Ascent Student Loans Review 2022 – Forbes Advisor

Ascent offers multiple student loan options for undergraduate students. You can choose a loan type based on your existing credit history, income and career prospects.

Co-signed Loans

If you have a friend or family member with stable income and good credit that is willing to co-sign your loan application, the co-signed loan option may be a good option because it has lower rates than the other loan types.

  • Loan amounts: $2,001 to $200,000 (aggregate)
  • Loan terms: Repay your loan over five, seven, 10, 12 or 15 years
  • APRs: You can qualify for fixed rates from 4.36% to 12.33% or variable rates from 1.47% to 9.05% (including 0.25% autopay discount).
  • Repayment options: Ascent allows borrowers to choose between three repayment options.
    • Interest-only. Only make payments toward accrued interest while you’re in school. After graduation, you’ll make full payments when your nine-month grace period ends.
    • Deferred payments. Pay nothing until your grace period ends, nine months after graduation or leaving school.
    • $25 payments. Make $25 monthly payments while you’re still in college. After you leave school, you’ll start making full payments when your nine-month grace period ends.
  • Noteworthy perks and features: Ascent has several standout features to consider.
    • Interest rate discounts. Ascent offers a 0.25% discount for borrowers that enroll in automatic payments.
    • Graduation reward. If you graduate within five years of your first loan disbursement date, you may be eligible for Ascent’s 1% cash back graduation reward. You could get 1% of your original principal balance back via direct deposit or check. If your loan was for $10,000, for example, Ascent would send you a check for $100.
    • Longer grace period. Enjoy a grace period of nine months after graduating or leaving school. That’s three months longer than most private lenders offer.

Credit-based Student Loan

If you have a reliable income and strong credit history, you may qualify for a loan without a co-signer. Ascent’s credit-based loans are available for undergraduate and graduate students.

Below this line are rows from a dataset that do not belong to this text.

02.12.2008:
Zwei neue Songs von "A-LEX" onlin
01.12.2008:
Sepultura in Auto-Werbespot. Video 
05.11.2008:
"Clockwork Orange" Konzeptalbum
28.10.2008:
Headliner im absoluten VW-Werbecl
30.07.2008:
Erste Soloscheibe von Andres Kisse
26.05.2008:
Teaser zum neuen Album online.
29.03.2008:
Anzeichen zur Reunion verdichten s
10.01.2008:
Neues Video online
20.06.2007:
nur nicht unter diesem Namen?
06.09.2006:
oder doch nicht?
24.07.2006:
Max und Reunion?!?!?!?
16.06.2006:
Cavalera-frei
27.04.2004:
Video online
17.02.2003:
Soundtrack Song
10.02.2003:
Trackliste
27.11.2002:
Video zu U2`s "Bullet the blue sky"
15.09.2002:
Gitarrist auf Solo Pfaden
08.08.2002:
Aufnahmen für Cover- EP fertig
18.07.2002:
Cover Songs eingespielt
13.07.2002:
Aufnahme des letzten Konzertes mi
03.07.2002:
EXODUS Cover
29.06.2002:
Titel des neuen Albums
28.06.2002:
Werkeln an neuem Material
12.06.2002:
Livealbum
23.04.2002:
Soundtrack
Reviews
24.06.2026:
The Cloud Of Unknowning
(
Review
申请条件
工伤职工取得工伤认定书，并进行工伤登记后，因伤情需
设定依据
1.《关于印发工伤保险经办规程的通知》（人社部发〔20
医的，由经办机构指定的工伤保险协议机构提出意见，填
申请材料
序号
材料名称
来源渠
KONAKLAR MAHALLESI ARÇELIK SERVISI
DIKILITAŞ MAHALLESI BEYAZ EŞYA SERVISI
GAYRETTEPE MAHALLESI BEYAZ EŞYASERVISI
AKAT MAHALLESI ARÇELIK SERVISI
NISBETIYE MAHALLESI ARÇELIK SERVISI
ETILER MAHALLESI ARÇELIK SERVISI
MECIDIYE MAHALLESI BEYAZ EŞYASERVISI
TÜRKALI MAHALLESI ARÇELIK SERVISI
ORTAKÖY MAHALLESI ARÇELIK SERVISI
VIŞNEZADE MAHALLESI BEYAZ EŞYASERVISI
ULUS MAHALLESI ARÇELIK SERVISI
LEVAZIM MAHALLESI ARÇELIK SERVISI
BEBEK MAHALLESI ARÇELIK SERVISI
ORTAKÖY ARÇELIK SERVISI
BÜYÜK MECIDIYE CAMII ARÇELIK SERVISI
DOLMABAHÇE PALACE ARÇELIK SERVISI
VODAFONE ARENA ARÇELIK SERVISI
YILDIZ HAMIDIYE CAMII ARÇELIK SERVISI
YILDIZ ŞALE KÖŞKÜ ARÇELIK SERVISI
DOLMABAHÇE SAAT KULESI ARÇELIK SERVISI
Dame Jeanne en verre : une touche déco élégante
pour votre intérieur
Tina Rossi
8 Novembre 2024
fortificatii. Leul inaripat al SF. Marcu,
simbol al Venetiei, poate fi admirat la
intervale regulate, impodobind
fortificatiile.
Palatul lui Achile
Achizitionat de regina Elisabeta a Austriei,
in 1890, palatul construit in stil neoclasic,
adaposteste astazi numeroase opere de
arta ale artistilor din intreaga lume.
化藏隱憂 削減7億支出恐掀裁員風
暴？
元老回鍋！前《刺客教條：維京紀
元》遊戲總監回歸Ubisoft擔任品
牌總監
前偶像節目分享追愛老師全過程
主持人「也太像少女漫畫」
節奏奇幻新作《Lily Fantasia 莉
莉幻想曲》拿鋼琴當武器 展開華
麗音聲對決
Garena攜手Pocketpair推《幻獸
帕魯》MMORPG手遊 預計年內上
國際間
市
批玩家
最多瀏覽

  • Loan amounts: $2,001 to $200,000 (aggregate)
  • Loan terms: Repay your loan over five, seven, 10, 12 or 15 years
  • APRs: You can qualify for fixed rates from 6.96% to 14.08% or variable rates from 4.05% to 10.80% (including 0.25% autopay discount).
  • Repayment options: Non-co-signed loans are eligible for three different repayment plans.
    • Interest-only. Only make payments toward accrued interest while you’re in school. After graduation, you’ll make full payments when your nine-month grace period ends.
    • Deferred payments. Pay nothing until your grace period ends, nine months after graduation or leaving school.
    • $25 payments. Make $25 monthly payments while you’re still in college. After you leave school, you’ll start making full payments when your nine-month grace period ends.
  • Noteworthy perks and features:
    • Interest rate discounts. Borrowers can take advantage of a 0.25% automatic payment discount.
    • Graduation reward. Ascent non-co-signed loan borrowers are eligible for the 1% cash back reward upon graduation.
    • Longer grace period. Enjoy a grace period of nine months after graduating or leaving school. That’s three months longer than most private lenders offer.

Outcomes-based Student Loan

For borrowers that don’t have established credit or a co-signer, the outcomes-based loan could be a useful solution. With this option, Ascent looks at a range of factors to determine your eligibility for a loan, including your school, degree program, projected graduation date, GPA and the cost of attendance.

The outcomes-based loan is only available to full-time college juniors, seniors and graduate students; first- and second-year undergraduates aren’t eligible. International students are inligible for this loan, as well; Only US citizens, permanent residents and Deferred Action for Childhood Arrival (DACA) students can take advantage of the outcomes-based loan program.

This loan type has higher interest rates than other loan options, and there are stricter limits on how much you can borrow.

  • Loan amounts: $2,001 to $20,000 per academic year ($200,000 aggregate)
  • Loan terms: Seven, 10, 12 or 15 years. Fixed-rate loans are only eligible for 10 or 15 year terms.
  • APRs: You can qualify for fixed rates from 11.47% to 12.46% or variable rates from 8.90% to 11.31% (including 1% autopay discount).
  • Repayment options: The outcomes-based loan enrolls borrowers in a deferred repayment plan. You’ll pay nothing until you graduate or leave school, at which point full payments begin after a nine-month grace period.
  • Noteworthy perks and features: The outcomes-based loans are eligible for the following perks:
    • Interest rate discounts. Outcomes-based loan borrowers can qualify for a 1% automatic payment discount—that’s four times greater than the standard autopay discount.
    • Graduation reward. Borrowers are eligible for the 1% cash back reward after graduating.
    • Longer grace period. Enjoy a grace period of nine months after graduating or leaving school. That’s three months longer than most private lenders offer.